In Tacoma, Wash., MultiCare Health System includes 11 hospitals and more than 230 clinics, and it has expanded services through acquisitions and partnerships in recent years. In 2021, MultiCare purchased the 107-bed Capital Medical Center in nearby Olympia.

MultiCare CIO Bradd Busick says the organization worked with a third-party partner to obtain an inventory of CMC’s technology as part of due diligence. That early preparation work helped the IT department hit the ground running when the merger was finalized in April 2021 and enabled MultiCare to fully integrate CMC into the fold seven months later, which included the adoption of MultiCare’s Epic EMR, he adds.

IT administrators upgraded CMC’s core network with new Cisco switches and expanded Wi-Fi access by blanketing the hospital with new access points. This enabled clinicians to perform telehealth services on tablet devices and use Microsoft Teams for internal collaboration. “The hospital’s prior wireless network was nascent and not stable,” Busick says.

LEARN MORE: Here are best practices for health IT teams on handling mergers and acquisitions.

CMC also had older computing equipment, so MultiCare upgraded the hospital with Dell desktop computers, tablets and thin-client devices for EMR access.

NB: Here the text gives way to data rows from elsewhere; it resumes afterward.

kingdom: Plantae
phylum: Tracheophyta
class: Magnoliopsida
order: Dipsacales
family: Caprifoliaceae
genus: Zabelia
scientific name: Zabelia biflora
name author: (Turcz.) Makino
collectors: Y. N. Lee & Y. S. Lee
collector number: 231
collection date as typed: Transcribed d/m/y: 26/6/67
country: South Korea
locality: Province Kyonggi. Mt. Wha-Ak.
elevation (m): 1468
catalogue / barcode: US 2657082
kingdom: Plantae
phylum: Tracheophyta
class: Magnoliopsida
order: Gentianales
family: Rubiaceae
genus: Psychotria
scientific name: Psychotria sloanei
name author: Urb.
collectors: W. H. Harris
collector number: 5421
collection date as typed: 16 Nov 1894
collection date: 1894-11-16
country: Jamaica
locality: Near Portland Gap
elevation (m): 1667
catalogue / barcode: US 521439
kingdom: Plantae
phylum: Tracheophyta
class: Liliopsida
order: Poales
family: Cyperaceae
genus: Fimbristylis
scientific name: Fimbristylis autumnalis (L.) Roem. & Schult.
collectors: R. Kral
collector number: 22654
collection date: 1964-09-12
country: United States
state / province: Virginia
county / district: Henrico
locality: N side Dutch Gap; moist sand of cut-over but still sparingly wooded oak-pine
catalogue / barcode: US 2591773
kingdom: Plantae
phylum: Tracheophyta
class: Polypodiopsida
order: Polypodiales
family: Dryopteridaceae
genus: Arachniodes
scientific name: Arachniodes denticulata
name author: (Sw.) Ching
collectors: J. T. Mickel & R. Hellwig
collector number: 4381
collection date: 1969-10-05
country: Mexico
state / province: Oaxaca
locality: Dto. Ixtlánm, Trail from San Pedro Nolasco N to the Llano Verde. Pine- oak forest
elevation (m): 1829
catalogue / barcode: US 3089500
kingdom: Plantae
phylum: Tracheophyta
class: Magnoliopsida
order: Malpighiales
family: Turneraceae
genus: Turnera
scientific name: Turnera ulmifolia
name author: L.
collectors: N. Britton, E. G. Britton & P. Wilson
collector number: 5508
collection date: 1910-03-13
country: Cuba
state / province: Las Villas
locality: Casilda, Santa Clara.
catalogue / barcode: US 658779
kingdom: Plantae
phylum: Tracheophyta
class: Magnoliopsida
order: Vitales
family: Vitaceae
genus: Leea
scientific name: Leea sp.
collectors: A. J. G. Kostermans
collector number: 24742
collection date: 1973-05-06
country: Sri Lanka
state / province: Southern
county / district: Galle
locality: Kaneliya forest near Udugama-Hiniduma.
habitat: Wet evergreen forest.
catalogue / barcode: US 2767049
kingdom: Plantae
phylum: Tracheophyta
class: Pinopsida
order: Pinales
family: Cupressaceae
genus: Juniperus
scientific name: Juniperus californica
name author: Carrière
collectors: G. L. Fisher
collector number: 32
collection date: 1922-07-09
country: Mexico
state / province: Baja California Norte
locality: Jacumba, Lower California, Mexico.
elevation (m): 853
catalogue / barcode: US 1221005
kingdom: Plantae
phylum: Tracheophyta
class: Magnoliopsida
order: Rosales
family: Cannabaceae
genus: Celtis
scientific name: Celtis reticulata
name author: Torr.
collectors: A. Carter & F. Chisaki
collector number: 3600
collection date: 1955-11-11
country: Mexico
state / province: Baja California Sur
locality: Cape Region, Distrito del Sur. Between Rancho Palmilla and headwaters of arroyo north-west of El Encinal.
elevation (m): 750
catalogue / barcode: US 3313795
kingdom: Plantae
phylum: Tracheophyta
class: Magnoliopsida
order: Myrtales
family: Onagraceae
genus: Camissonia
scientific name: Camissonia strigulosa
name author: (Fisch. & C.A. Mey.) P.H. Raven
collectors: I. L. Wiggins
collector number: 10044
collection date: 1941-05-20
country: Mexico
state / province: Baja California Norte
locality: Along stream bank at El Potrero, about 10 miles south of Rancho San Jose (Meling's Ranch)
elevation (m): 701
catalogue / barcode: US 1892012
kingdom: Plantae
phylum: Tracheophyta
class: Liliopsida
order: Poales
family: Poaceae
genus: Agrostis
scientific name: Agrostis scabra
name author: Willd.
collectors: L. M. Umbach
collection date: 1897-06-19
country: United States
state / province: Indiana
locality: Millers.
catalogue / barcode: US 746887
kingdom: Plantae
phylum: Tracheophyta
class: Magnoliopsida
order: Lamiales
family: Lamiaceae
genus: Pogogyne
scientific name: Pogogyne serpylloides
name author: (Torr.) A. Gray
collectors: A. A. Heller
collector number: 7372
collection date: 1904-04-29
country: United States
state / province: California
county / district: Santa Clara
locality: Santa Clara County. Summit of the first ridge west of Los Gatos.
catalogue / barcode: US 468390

As for security, Busick’s team brought CMC up to MultiCare’s corporate security standards, which included upgrading its firewalls and endpoint security and deploying Medigate, a tool that crawls the network and analyzes medical equipment to identify vulnerabilities.

MultiCare also protects CMC through its security operations center, run by a third party that monitors the IT infrastructure and provides incident response. “We brought them onto our security footprint,” Busick says.